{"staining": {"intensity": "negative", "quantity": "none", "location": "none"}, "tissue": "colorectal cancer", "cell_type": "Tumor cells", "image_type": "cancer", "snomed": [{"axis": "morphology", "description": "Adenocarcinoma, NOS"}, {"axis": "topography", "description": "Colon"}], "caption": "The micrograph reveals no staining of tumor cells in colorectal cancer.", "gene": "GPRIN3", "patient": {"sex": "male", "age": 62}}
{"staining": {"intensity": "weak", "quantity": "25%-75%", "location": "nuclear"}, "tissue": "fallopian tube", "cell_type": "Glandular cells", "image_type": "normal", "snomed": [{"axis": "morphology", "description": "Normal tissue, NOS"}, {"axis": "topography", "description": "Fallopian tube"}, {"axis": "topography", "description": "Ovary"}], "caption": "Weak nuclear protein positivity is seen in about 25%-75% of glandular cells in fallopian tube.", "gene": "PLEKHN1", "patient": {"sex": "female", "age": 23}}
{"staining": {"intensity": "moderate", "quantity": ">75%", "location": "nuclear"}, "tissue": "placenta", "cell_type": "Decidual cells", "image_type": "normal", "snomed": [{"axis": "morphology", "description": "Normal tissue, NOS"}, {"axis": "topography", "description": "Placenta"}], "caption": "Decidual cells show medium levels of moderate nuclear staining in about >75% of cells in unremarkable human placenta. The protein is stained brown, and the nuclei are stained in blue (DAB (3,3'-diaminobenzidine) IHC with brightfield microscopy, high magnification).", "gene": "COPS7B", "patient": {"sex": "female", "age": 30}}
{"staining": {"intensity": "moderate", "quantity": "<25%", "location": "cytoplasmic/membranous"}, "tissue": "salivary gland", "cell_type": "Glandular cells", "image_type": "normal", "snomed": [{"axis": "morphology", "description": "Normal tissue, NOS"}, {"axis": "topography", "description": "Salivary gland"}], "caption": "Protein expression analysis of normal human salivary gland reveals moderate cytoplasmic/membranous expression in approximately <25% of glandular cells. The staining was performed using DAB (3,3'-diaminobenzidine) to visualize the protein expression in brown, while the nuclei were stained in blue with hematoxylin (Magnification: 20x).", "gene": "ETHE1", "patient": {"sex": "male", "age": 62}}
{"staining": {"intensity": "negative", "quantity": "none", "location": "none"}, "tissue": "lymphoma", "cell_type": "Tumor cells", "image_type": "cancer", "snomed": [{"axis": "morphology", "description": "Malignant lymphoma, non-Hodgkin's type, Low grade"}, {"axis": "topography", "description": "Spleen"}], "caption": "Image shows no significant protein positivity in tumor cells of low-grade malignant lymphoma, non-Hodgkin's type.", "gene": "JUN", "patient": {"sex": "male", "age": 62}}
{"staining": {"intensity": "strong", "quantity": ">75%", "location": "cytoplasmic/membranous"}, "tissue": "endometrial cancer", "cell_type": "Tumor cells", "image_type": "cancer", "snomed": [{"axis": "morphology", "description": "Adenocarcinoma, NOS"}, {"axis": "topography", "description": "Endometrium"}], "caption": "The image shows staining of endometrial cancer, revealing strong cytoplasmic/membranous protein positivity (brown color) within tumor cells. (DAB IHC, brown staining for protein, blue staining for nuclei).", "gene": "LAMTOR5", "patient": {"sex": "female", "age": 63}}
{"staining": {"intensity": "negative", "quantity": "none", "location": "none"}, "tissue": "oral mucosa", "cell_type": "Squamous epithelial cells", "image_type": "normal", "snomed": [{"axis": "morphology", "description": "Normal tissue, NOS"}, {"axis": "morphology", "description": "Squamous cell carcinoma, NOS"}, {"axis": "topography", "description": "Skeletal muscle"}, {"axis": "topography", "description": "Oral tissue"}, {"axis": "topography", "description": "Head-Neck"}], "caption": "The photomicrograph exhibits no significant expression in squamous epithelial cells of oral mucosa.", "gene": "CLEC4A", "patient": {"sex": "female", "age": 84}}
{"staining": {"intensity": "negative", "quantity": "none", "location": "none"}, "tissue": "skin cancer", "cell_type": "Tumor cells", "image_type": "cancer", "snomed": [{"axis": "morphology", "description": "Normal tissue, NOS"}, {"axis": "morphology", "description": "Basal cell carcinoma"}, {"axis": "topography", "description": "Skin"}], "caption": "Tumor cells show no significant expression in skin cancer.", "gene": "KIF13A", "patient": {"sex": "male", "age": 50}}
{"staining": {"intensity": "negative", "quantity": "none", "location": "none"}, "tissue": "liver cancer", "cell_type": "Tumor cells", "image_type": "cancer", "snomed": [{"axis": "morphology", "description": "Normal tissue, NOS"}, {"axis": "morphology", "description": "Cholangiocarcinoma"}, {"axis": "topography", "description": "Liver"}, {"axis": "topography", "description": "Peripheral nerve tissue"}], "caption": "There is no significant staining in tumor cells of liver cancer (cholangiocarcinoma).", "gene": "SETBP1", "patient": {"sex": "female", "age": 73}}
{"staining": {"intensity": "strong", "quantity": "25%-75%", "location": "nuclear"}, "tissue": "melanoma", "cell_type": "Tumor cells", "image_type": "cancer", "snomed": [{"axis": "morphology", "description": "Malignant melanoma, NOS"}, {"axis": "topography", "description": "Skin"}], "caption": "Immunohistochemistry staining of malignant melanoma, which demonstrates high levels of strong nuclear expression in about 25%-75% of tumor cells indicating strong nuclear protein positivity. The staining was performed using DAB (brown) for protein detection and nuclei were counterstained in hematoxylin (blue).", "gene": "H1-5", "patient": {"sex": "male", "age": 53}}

☆ ☆ ☆

● **Work item**:
Reproduce only the lines above, starting at the line with "non-Hodgkin's type, Low" and ending at the line with "image shows staining", exactly as written.

● **The completed task**:
{"staining": {"intensity": "negative", "quantity": "none", "location": "none"}, "tissue": "lymphoma", "cell_type": "Tumor cells", "image_type": "cancer", "snomed": [{"axis": "morphology", "description": "Malignant lymphoma, non-Hodgkin's type, Low grade"}, {"axis": "topography", "description": "Spleen"}], "caption": "Image shows no significant protein positivity in tumor cells of low-grade malignant lymphoma, non-Hodgkin's type.", "gene": "JUN", "patient": {"sex": "male", "age": 62}}
{"staining": {"intensity": "strong", "quantity": ">75%", "location": "cytoplasmic/membranous"}, "tissue": "endometrial cancer", "cell_type": "Tumor cells", "image_type": "cancer", "snomed": [{"axis": "morphology", "description": "Adenocarcinoma, NOS"}, {"axis": "topography", "description": "Endometrium"}], "caption": "The image shows staining of endometrial cancer, revealing strong cytoplasmic/membranous protein positivity (brown color) within tumor cells. (DAB IHC, brown staining for protein, blue staining for nuclei).", "gene": "LAMTOR5", "patient": {"sex": "female", "age": 63}}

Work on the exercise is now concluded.